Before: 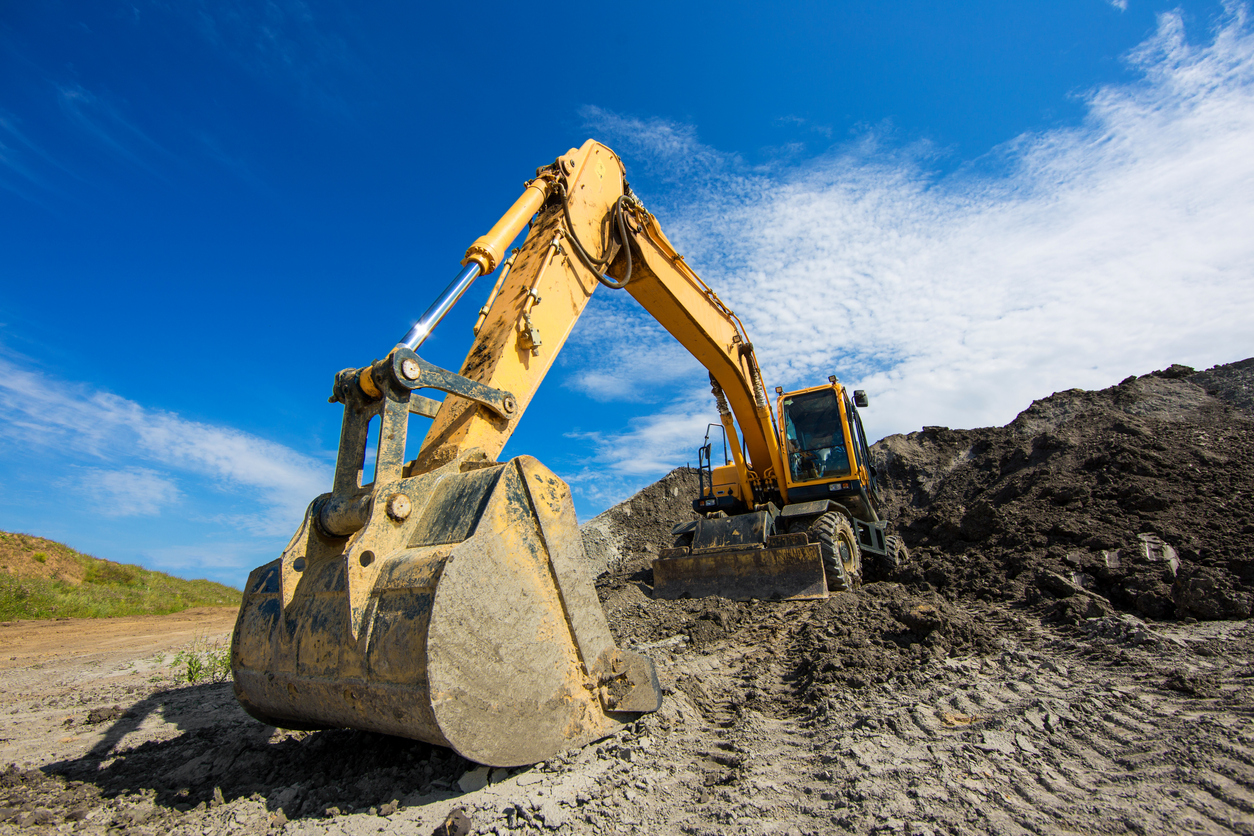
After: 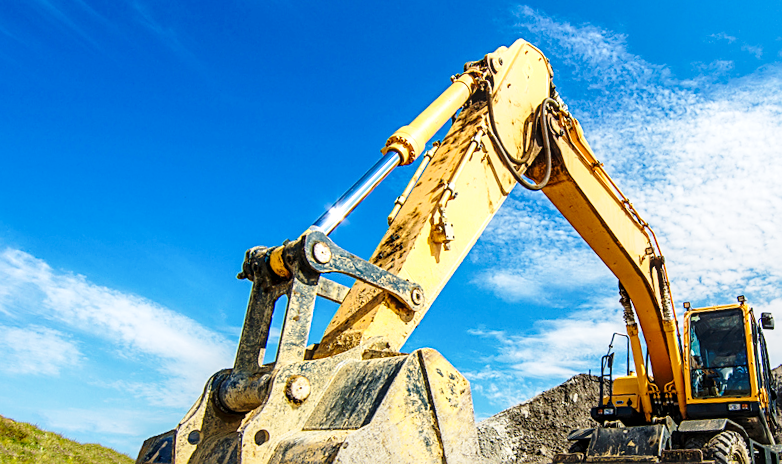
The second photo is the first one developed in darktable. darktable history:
crop and rotate: angle -4.99°, left 2.122%, top 6.945%, right 27.566%, bottom 30.519%
sharpen: on, module defaults
base curve: curves: ch0 [(0, 0) (0.028, 0.03) (0.121, 0.232) (0.46, 0.748) (0.859, 0.968) (1, 1)], preserve colors none
local contrast: detail 130%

PROBLEM TO SOLVE: Quote each line of the rows above verbatim, leaving out the pictures.

COMPLETED TASK:
Before: 
After: 
The second photo is the first one developed in darktable. darktable history:
crop and rotate: angle -4.99°, left 2.122%, top 6.945%, right 27.566%, bottom 30.519%
sharpen: on, module defaults
base curve: curves: ch0 [(0, 0) (0.028, 0.03) (0.121, 0.232) (0.46, 0.748) (0.859, 0.968) (1, 1)], preserve colors none
local contrast: detail 130%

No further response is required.